(Extracted records)
•••

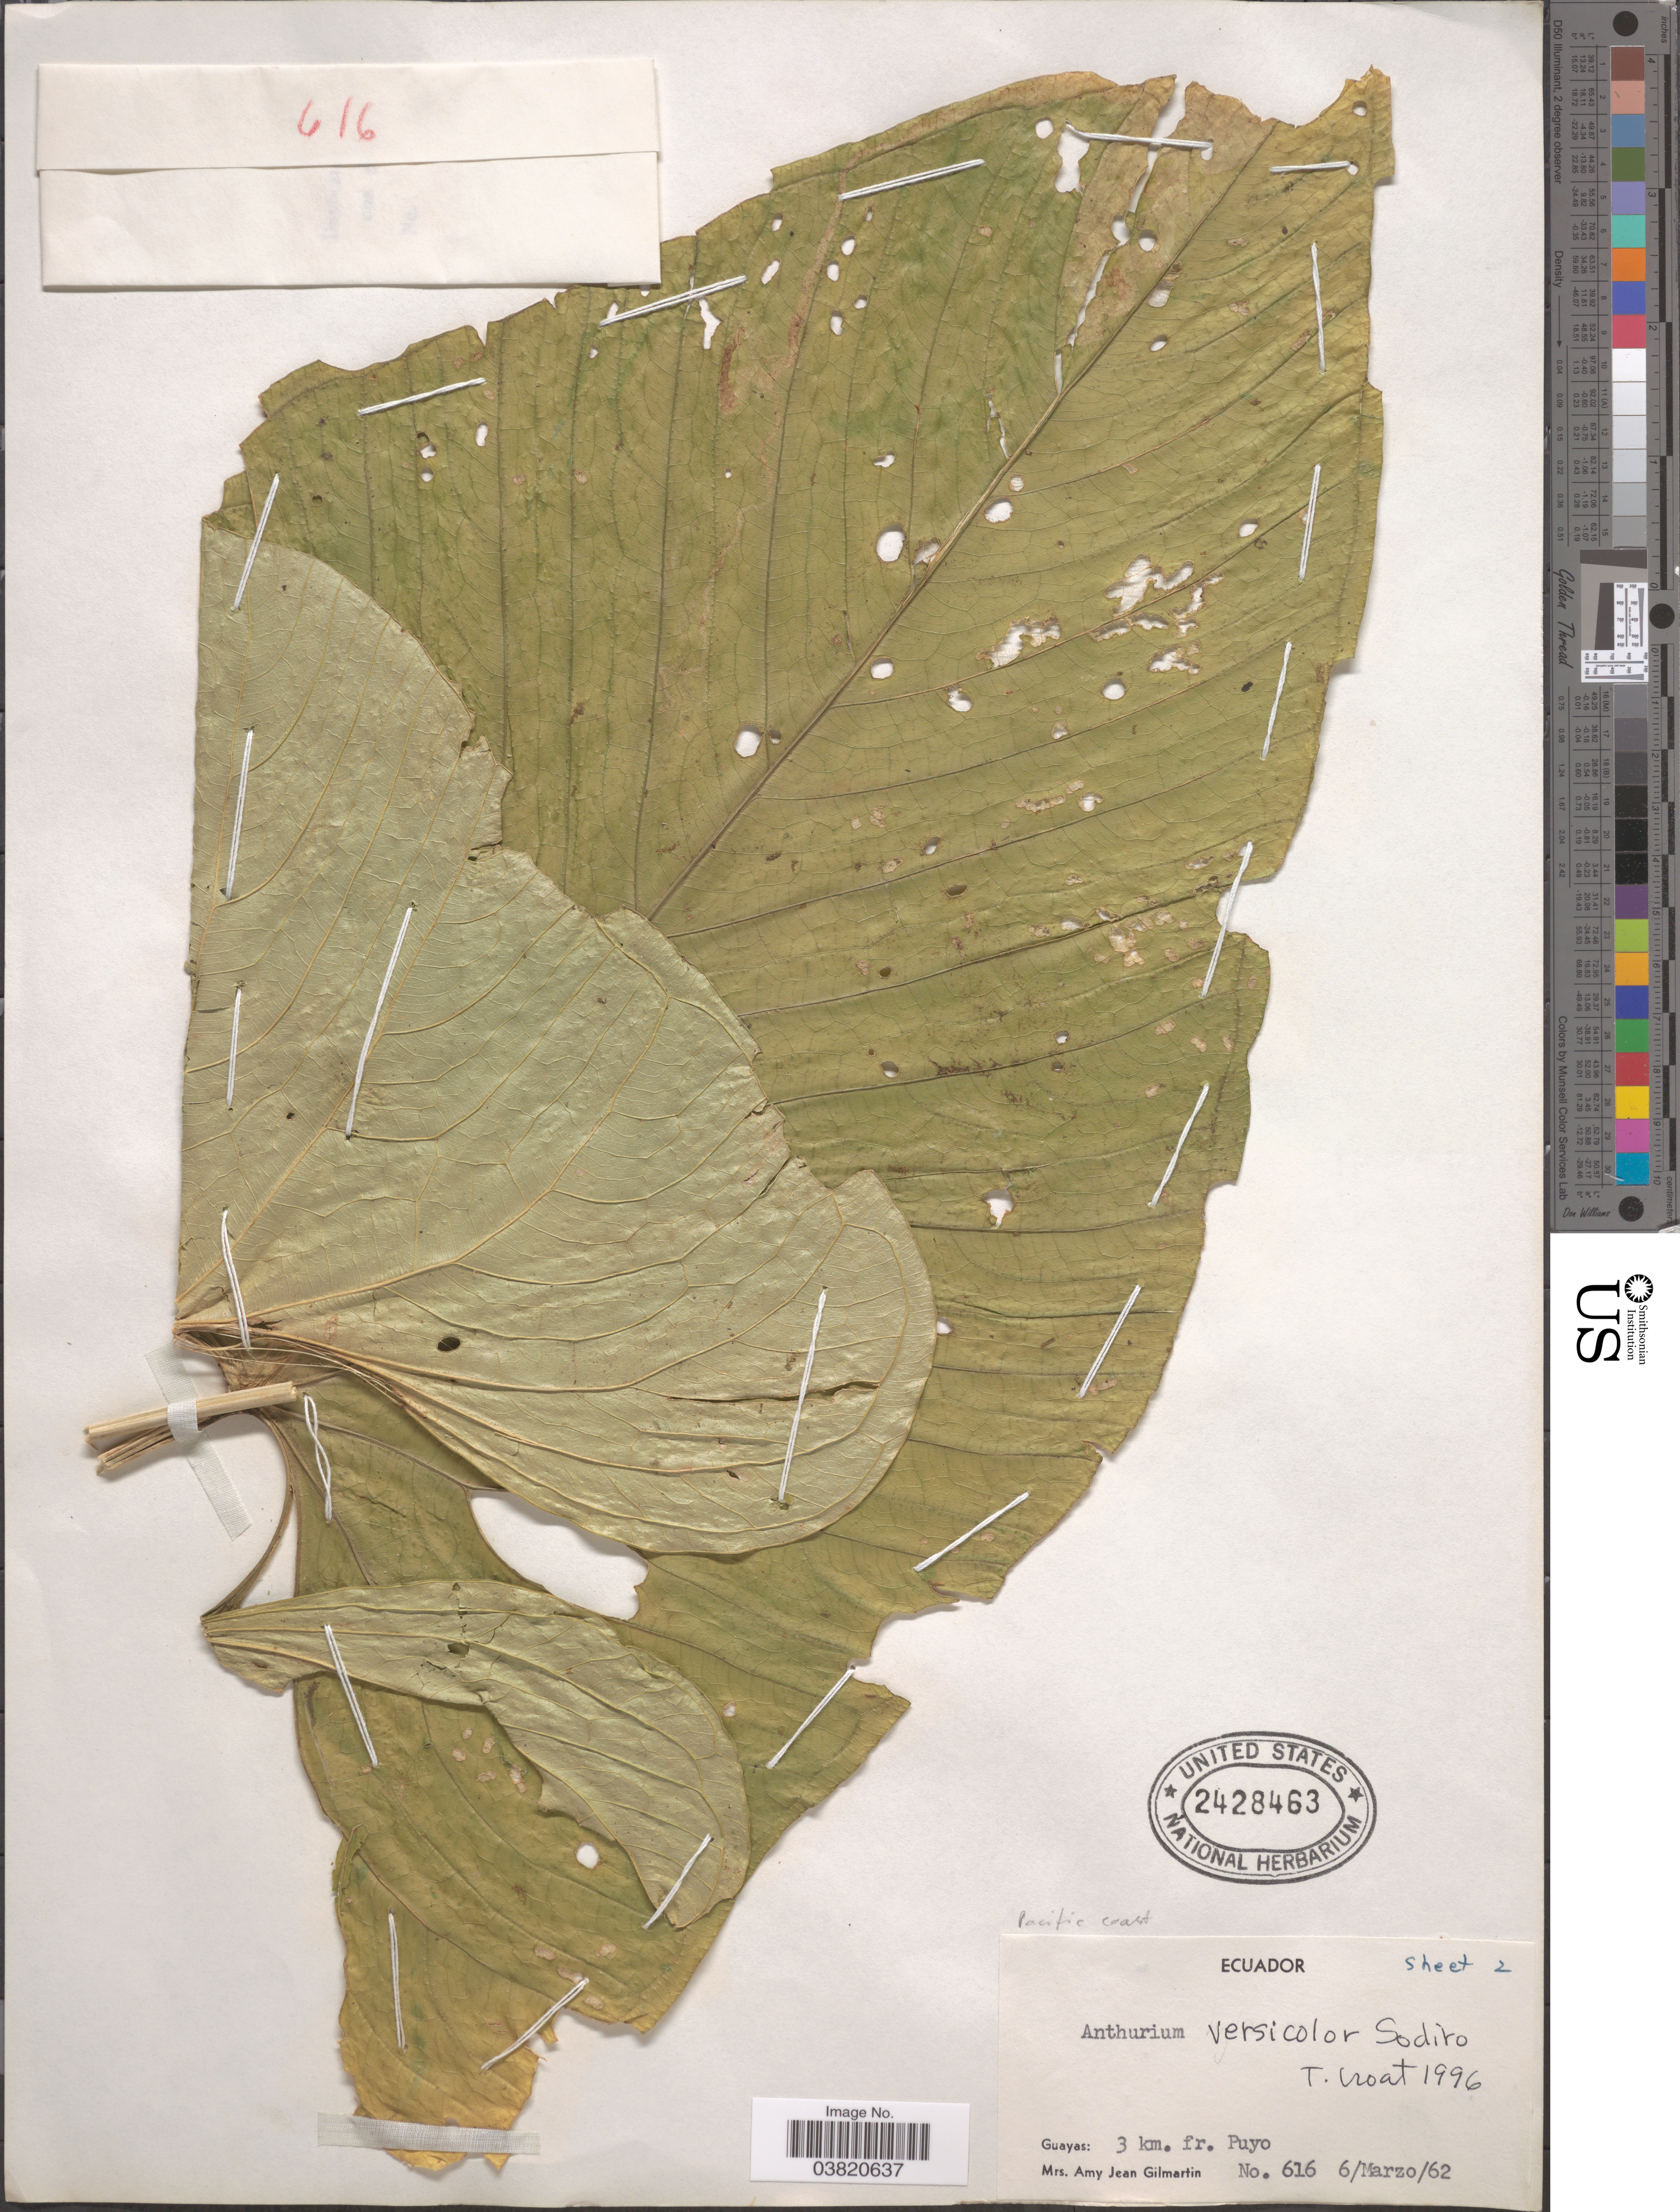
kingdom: Plantae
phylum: Tracheophyta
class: Liliopsida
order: Alismatales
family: Araceae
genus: Anthurium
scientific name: Anthurium versicolor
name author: Sodiro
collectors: A. J. Gilmartin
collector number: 616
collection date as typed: Transcribed d/m/y: 6/3/62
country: Ecuador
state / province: Guayas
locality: Pacific coast. 3 km. fr. Puyo.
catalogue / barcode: US 2428463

•••

● **Problem to solve**
Set down each line of the material above word for word, omitting the pictures.

● **Complete output**
kingdom: Plantae
phylum: Tracheophyta
class: Liliopsida
order: Alismatales
family: Araceae
genus: Anthurium
scientific name: Anthurium versicolor
name author: Sodiro
collectors: A. J. Gilmartin
collector number: 616
collection date as typed: Transcribed d/m/y: 6/3/62
country: Ecuador
state / province: Guayas
locality: Pacific coast. 3 km. fr. Puyo.
catalogue / barcode: US 2428463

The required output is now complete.